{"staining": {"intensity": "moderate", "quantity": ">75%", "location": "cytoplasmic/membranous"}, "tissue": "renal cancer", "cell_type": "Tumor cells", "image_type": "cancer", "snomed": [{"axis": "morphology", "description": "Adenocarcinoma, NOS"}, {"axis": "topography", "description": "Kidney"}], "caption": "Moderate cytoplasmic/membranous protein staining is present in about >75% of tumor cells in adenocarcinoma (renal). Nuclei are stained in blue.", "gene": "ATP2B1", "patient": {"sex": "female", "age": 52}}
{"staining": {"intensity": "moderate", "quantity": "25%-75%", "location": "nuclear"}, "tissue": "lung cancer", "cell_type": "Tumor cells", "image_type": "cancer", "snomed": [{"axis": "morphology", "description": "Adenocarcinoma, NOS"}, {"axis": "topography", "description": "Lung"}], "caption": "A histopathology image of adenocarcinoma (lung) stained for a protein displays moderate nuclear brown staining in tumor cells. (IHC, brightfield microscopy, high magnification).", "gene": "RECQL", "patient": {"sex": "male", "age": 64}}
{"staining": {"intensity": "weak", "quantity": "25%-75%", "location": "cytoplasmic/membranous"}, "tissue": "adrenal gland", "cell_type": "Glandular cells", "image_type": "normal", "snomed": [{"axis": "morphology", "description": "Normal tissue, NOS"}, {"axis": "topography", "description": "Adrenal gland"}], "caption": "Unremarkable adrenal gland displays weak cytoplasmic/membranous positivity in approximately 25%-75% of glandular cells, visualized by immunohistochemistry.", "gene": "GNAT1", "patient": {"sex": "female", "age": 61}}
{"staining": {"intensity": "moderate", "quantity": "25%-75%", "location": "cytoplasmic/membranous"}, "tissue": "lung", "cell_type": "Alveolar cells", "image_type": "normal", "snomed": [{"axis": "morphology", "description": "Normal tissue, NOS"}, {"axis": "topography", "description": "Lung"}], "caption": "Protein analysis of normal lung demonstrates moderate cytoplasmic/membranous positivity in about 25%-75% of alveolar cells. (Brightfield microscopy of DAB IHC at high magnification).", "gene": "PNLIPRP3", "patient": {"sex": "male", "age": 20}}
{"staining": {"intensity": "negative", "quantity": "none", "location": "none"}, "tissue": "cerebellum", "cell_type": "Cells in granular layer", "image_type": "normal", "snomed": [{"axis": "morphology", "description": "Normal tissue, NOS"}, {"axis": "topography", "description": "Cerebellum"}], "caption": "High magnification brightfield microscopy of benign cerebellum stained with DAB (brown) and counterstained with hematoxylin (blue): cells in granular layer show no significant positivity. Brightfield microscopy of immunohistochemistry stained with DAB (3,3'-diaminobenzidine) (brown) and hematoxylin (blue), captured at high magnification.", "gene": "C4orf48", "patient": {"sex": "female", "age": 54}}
::::::::::
=== WHAT IS EXPECTED ===
Pick every line of the data that includes the string "tumor".

=== RESPONSE TO THE EXERCISE ===
{"staining": {"intensity": "moderate", "quantity": ">75%", "location": "cytoplasmic/membranous"}, "tissue": "renal cancer", "cell_type": "Tumor cells", "image_type": "cancer", "snomed": [{"axis": "morphology", "description": "Adenocarcinoma, NOS"}, {"axis": "topography", "description": "Kidney"}], "caption": "Moderate cytoplasmic/membranous protein staining is present in about >75% of tumor cells in adenocarcinoma (renal). Nuclei are stained in blue.", "gene": "ATP2B1", "patient": {"sex": "female", "age": 52}}
{"staining": {"intensity": "moderate", "quantity": "25%-75%", "location": "nuclear"}, "tissue": "lung cancer", "cell_type": "Tumor cells", "image_type": "cancer", "snomed": [{"axis": "morphology", "description": "Adenocarcinoma, NOS"}, {"axis": "topography", "description": "Lung"}], "caption": "A histopathology image of adenocarcinoma (lung) stained for a protein displays moderate nuclear brown staining in tumor cells. (IHC, brightfield microscopy, high magnification).", "gene": "RECQL", "patient": {"sex": "male", "age": 64}}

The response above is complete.